Broad did what Broad does. What would be the very last ball of his career was lightning fast, elegant and pinpoint accurate; Carey’s bat couldn’t avoid it. Bairstow makes the catch and the win is England’s. And as the ball is tossed in the air in jubilation – just like that – the career of one of England’s very greatest cricketers is brought to a close.

Despite becoming one of England’s most successful bowlers of all time, Broad began his cricketing life as a batsman.

Broad’s cricket began at home in the garden with his father Chris, a former England cricketer. He played for Melton Mowbray cricket side Egerton Park and the Leicestershire Academy from the age of 8.

The 10-year-old Stuart was awarded the Leicestershire Young Cricketers Batsman Award in 1996

Stuart joined Oakham School at the age of 12 and began playing cricket under the stewardship of Oakham legend Frank Hayes – the former Lancashire and England batsman.

In The Old Oakhamian Club Magazine Issue 116, Frank recounted working with a young Stuart Broad.

I threw balls at him when he was 12 and he was different – he timed the ball beautifully

“I threw balls at him when he was 12, and he was different – he timed the ball beautifully. David Steele and I were the first to recognise him as a bowler – he opened the batting for county at a young age and did not bowl."

“His action was repeatable and his wrist position was a thing of beauty. He joined the first team as a bowler when he was 14 and became less of a one-armed bowler with the practice before gradually becoming a great all-round player.

“He was fanatically keen,” recalls Frank. “On one occasion, when he was 15, I said to them all, ‘now listen lads – we can give you options, show you what to do – but next time I see you I want you to show me something you’ve worked out for yourself’.

“The very next day, the 15-year-old Broad excitedly found me before assembly and said ‘if I put my fingers close together on the seam of the ball, I can bowl a yard quicker’. We gave him options and stories, and he took them away and developed them for himself.”

Broad played his first game for Leicestershire 2nd XI in 2004, just before his 18th birthday. The county was impressed enough to offer him a full contract for the following season. Solid A-level results also earned him an offer to study at Durham University.

He opted for the former, and in 2005 he made his County Championship debut in the familiar surroundings in the extremely familiar surroundings of Oakham School’s Doncaster Close ground – a long-time Leicestershire out-ground.
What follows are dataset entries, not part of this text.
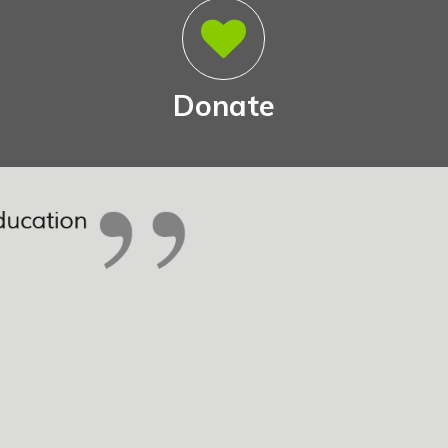
Donate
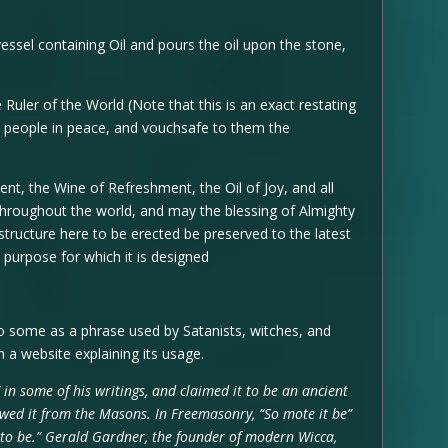
ssel containing Oil and pours the oil upon the stone,
r of the World (Note that this is an exact restating
he people in peace, and vouchsafe to them the
 the Wine of Refreshment, the Oil of Joy, and all
hroughout the world, and may the blessing of Almighty
tructure here to be erected be preserved to the latest
 purpose for which it is designed
o some as a phrase used by Satanists, witches, and
 a website explaining its usage.
 in some of his writings, and claimed it to be an ancient
owed it from the Masons. In Freemasonry, “So mote it be”
t to be.” Gerald Gardner, the founder of modern Wicca,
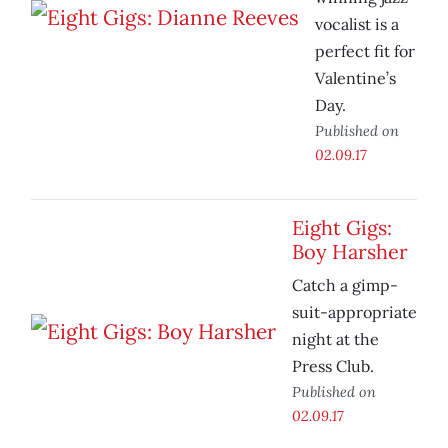
vocalist is a
perfect fit for
Valentine’s
Day.
Published on
02.09.17
Eight Gigs:
Boy Harsher
Catch a gimp-
suit-appropriate
night at the
Press Club.
Published on
02.09.17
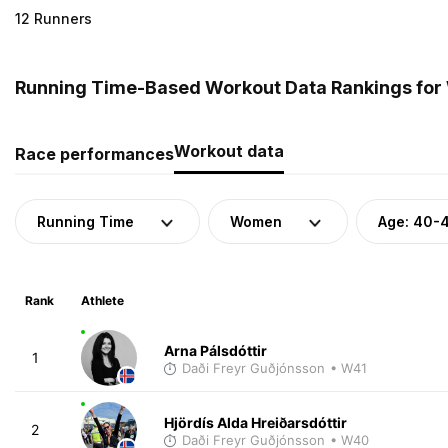
12 Runners
Running Time-Based Workout Data Rankings for 
Workout data
Race performances
Running Time
Women
Age: 40-
Rank
Athlete
Arna Pálsdóttir
1
Daði Freyr Guðjónsson
• W41
Hjördís Alda Hreiðarsdóttir
2
Daði Freyr Guðjónsson
• W40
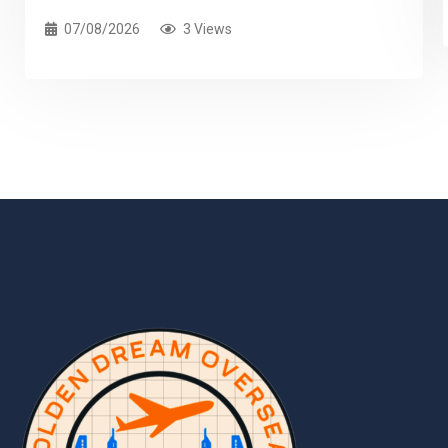
07/08/2026
3 Views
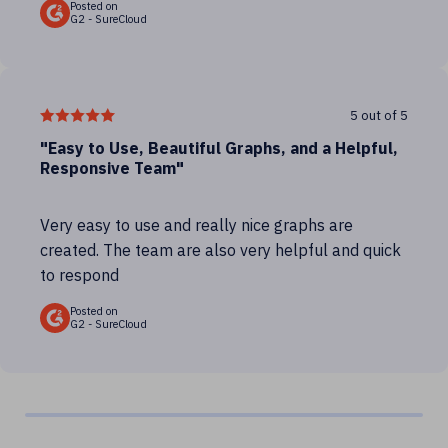
Posted on
G2 - SureCloud
5 out of 5
"Easy to Use, Beautiful Graphs, and a Helpful,
Responsive Team"
Very easy to use and really nice graphs are
created. The team are also very helpful and quick
to respond
Posted on
G2 - SureCloud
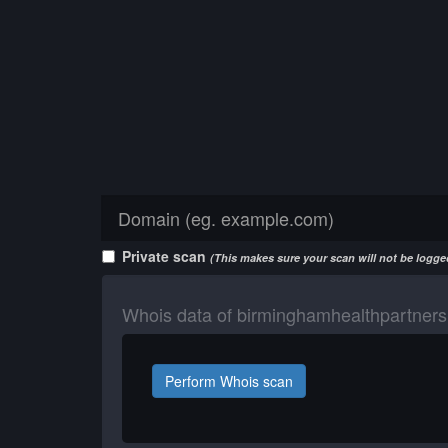
Private scan
(This makes sure your scan will not be logged
Whois data of birminghamhealthpartners
Perform Whois scan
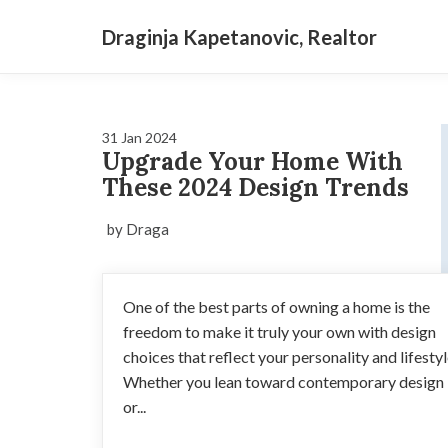
Draginja Kapetanovic, Realtor
31 Jan 2024
Upgrade Your Home With
These 2024 Design Trends
by Draga
One of the best parts of owning a home is the
freedom to make it truly your own with design
choices that reflect your personality and lifestyl
Whether you lean toward contemporary design
or...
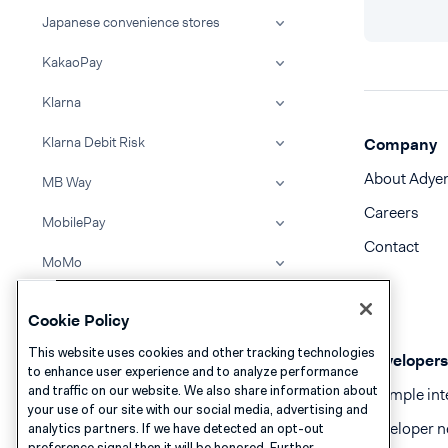
Japanese convenience stores
KakaoPay
Klarna
Klarna Debit Risk
Company
About Adye
MB Way
Careers
MobilePay
Contact
MoMo
Multibanco
Cookie Policy
Napas card
This website uses cookies and other tracking technologies
Developers
to enhance user experience and to analyze performance
NaverPay
and traffic on our website. We also share information about
Example int
your use of our site with our social media, advertising and
Oney
Developer n
analytics partners. If we have detected an opt-out
preference signal then it will be honored. Further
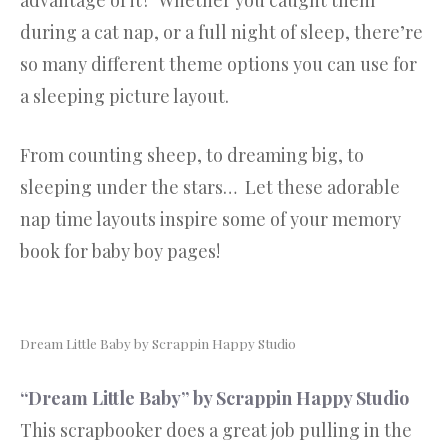
advantage of it? Whether you caught them
during a cat nap, or a full night of sleep, there’re
so many different theme options you can use for
a sleeping picture layout.
From counting sheep, to dreaming big, to
sleeping under the stars… Let these adorable
nap time layouts inspire some of your memory
book for baby boy pages!
Dream Little Baby by Scrappin Happy Studio
“Dream Little Baby” by Scrappin Happy Studio
This scrapbooker does a great job pulling in the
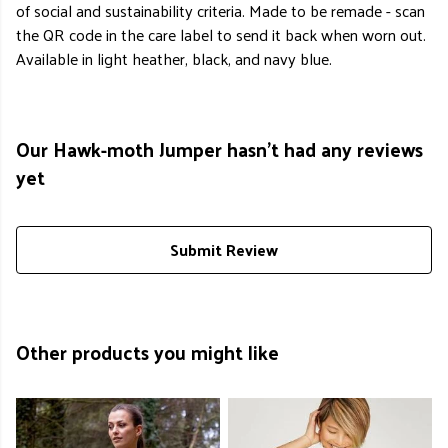
of social and sustainability criteria. Made to be remade - scan
the QR code in the care label to send it back when worn out.
Available in light heather, black, and navy blue.
Our Hawk-moth Jumper hasn't had any reviews
yet
Submit Review
Other products you might like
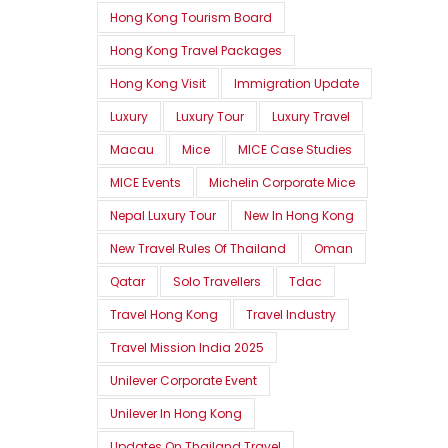
Hong Kong Tourism Board
Hong Kong Travel Packages
Hong Kong Visit
Immigration Update
Luxury
Luxury Tour
Luxury Travel
Macau
Mice
MICE Case Studies
MICE Events
Michelin Corporate Mice
Nepal Luxury Tour
New In Hong Kong
New Travel Rules Of Thailand
Oman
Qatar
Solo Travellers
Tdac
Travel Hong Kong
Travel Industry
Travel Mission India 2025
Unilever Corporate Event
Unilever In Hong Kong
Updates On Thailand Travel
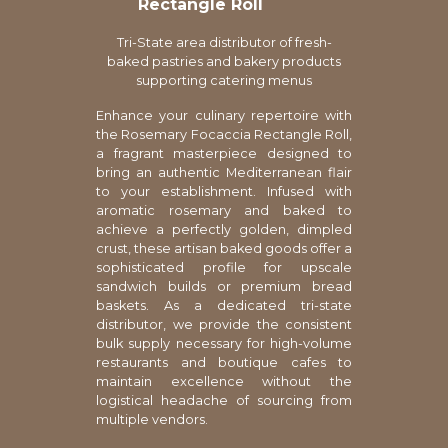
Rectangle Roll
Tri-State area distributor of fresh-
baked pastries and bakery products
supporting catering menus
Enhance your culinary repertoire with
the Rosemary Focaccia Rectangle Roll,
a fragrant masterpiece designed to
bring an authentic Mediterranean flair
to your establishment. Infused with
aromatic rosemary and baked to
achieve a perfectly golden, dimpled
crust, these artisan baked goods offer a
sophisticated profile for upscale
sandwich builds or premium bread
baskets. As a dedicated tri-state
distributor, we provide the consistent
bulk supply necessary for high-volume
restaurants and boutique cafes to
maintain excellence without the
logistical headache of sourcing from
multiple vendors.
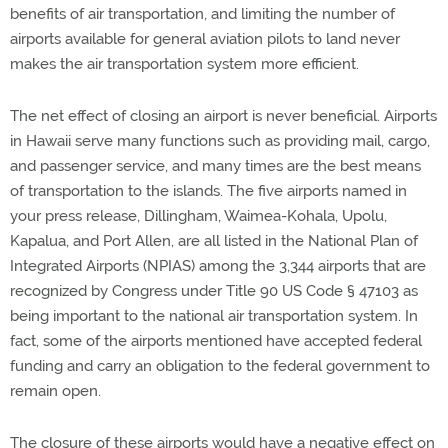
benefits of air transportation, and limiting the number of
airports available for general aviation pilots to land never
makes the air transportation system more efficient.
The net effect of closing an airport is never beneficial. Airports
in Hawaii serve many functions such as providing mail, cargo,
and passenger service, and many times are the best means
of transportation to the islands. The five airports named in
your press release, Dillingham, Waimea-Kohala, Upolu,
Kapalua, and Port Allen, are all listed in the National Plan of
Integrated Airports (NPIAS) among the 3,344 airports that are
recognized by Congress under Title 90 US Code § 47103 as
being important to the national air transportation system. In
fact, some of the airports mentioned have accepted federal
funding and carry an obligation to the federal government to
remain open.
The closure of these airports would have a negative effect on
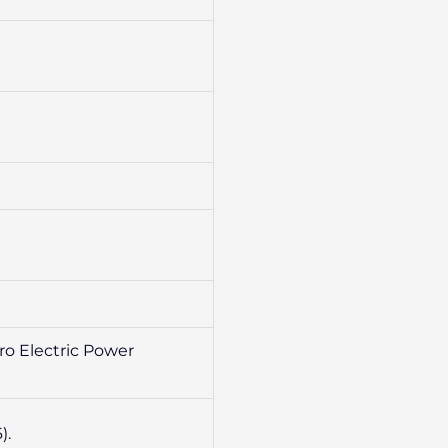
ro Electric Power
).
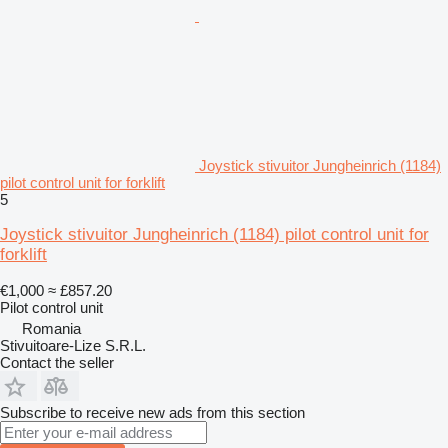
Joystick stivuitor Jungheinrich (1184)
pilot control unit for forklift
5
Joystick stivuitor Jungheinrich (1184) pilot control unit for
forklift
€1,000
≈ £857.20
Pilot control unit
Romania
Stivuitoare-Lize S.R.L.
Contact the seller
Subscribe to receive new ads from this section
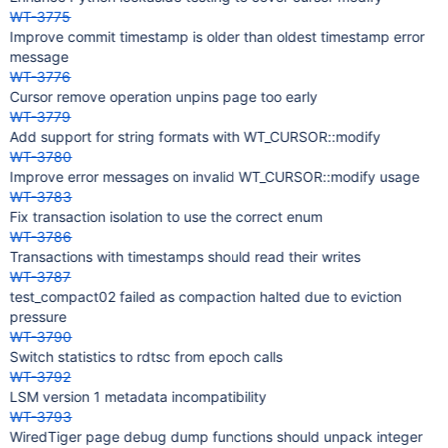
WT-3775
Improve commit timestamp is older than oldest timestamp error
message
WT-3776
Cursor remove operation unpins page too early
WT-3779
Add support for string formats with WT_CURSOR::modify
WT-3780
Improve error messages on invalid WT_CURSOR::modify usage
WT-3783
Fix transaction isolation to use the correct enum
WT-3786
Transactions with timestamps should read their writes
WT-3787
test_compact02 failed as compaction halted due to eviction
pressure
WT-3790
Switch statistics to rdtsc from epoch calls
WT-3792
LSM version 1 metadata incompatibility
WT-3793
WiredTiger page debug dump functions should unpack integer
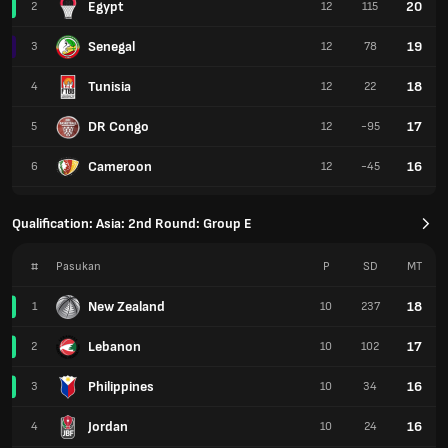
Egypt
20
2
12
115
Senegal
19
3
12
78
Tunisia
18
4
12
22
DR Congo
17
5
12
-95
Cameroon
16
6
12
-45
Qualification: Asia: 2nd Round: Group E
#
Pasukan
P
SD
MT
New Zealand
18
1
10
237
Lebanon
17
2
10
102
Philippines
16
3
10
34
Jordan
16
4
10
24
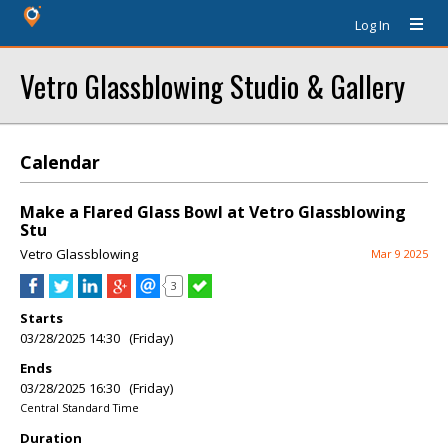
Log In
Vetro Glassblowing Studio & Gallery
Calendar
Make a Flared Glass Bowl at Vetro Glassblowing
Stu
Vetro Glassblowing
Mar 9 2025
3
Starts
03/28/2025 14:30 (Friday)
Ends
03/28/2025 16:30 (Friday)
Central Standard Time
Duration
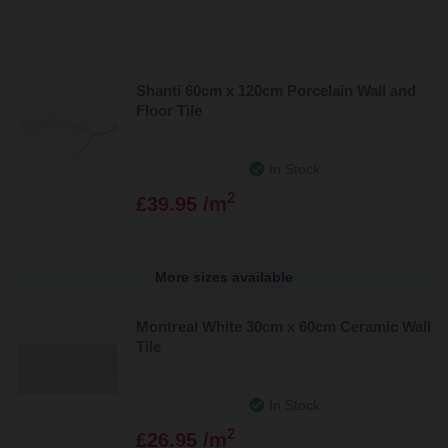
Shanti 60cm x 120cm Porcelain Wall and
Floor Tile
In Stock
2
£39.95 /m
More sizes available
Montreal White 30cm x 60cm Ceramic Wall
Tile
In Stock
2
£26.95 /m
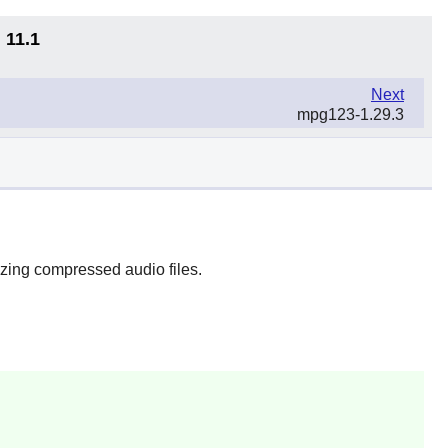
 11.1
Next
mpg123-1.29.3
zing compressed audio files.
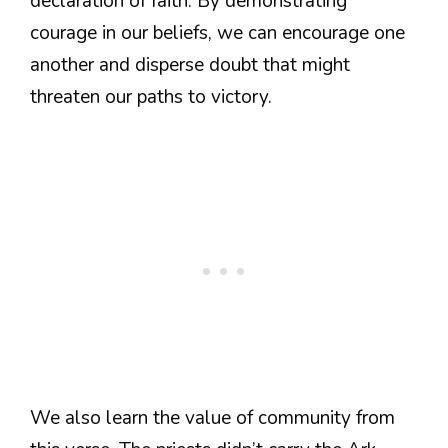
declaration of faith. By demonstrating
courage in our beliefs, we can encourage one
another and disperse doubt that might
threaten our paths to victory.
We also learn the value of community from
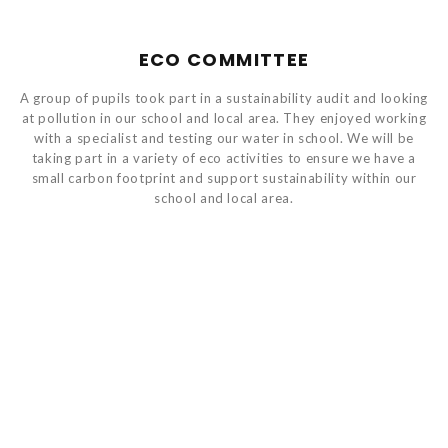
ECO COMMITTEE
A group of pupils took part in a sustainability audit and looking
at pollution in our school and local area. They enjoyed working
with a specialist and testing our water in school. We will be
taking part in a variety of eco activities to ensure we have a
small carbon footprint and support sustainability within our
school and local area.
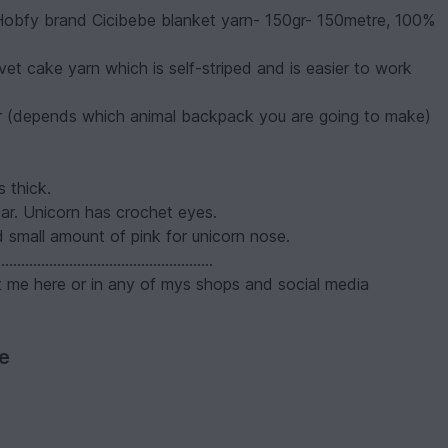
 Hobfy brand Cicibebe blanket yarn- 150gr- 150metre, 100%
vet cake yarn which is self-striped and is easier to work
lor (depends which animal backpack you are going to make)
s thick.
r. Unicorn has crochet eyes.
 small amount of pink for unicorn nose.
......................................................
ct me here or in any of mys shops and social media
ve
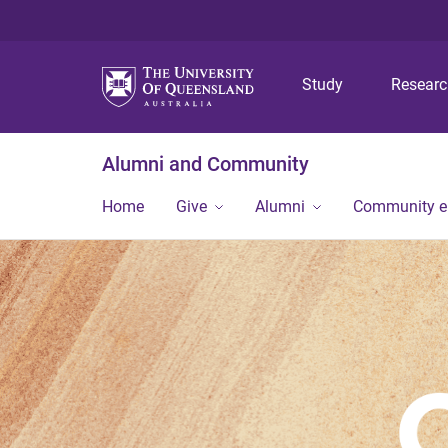
Study
Resear
Alumni and Community
Home
Give
Alumni
Community 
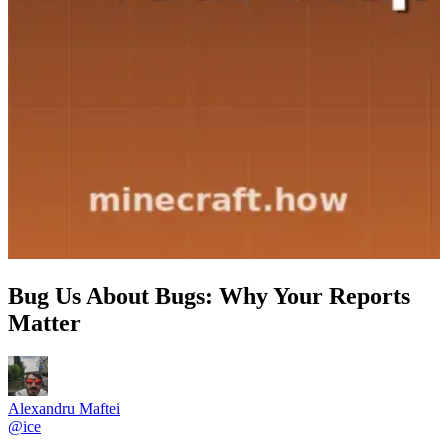
Bug Us About Bugs: Why Your Reports
Matter
Alexandru Maftei
@
ice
2006 saw his rise continue. He claimed his first five-wicket haul and scored his first Championship half-century. This year also saw Broad’s first involvement with the senior England cricket set-up, as he was included in the England squad for the one-day internationals against Pakistan. His first ODI appearance saw him take a wicket in his first over.

He was also called into the England squad as a replacement partway through the 2007 World Cup, later scoring the winning runs in England’s final match against the West Indies.

For the 2008 season, with his stock continuing to rise, he joined county neighbours Nottinghamshire.

From thereon in, his involvement with England continued to grow. In a glittering international career in both Test cricket and limited over forms of the game, he has hit countless milestones.

As well as being a hugely prolific wicket-taker, Broad has the Test cricket record for the most runs in both the 9 and 10 batting positions.

But his career will be most remembered for his fearsome right arm bowl, first identified by Frank Hayes and David Steele at Oakham School.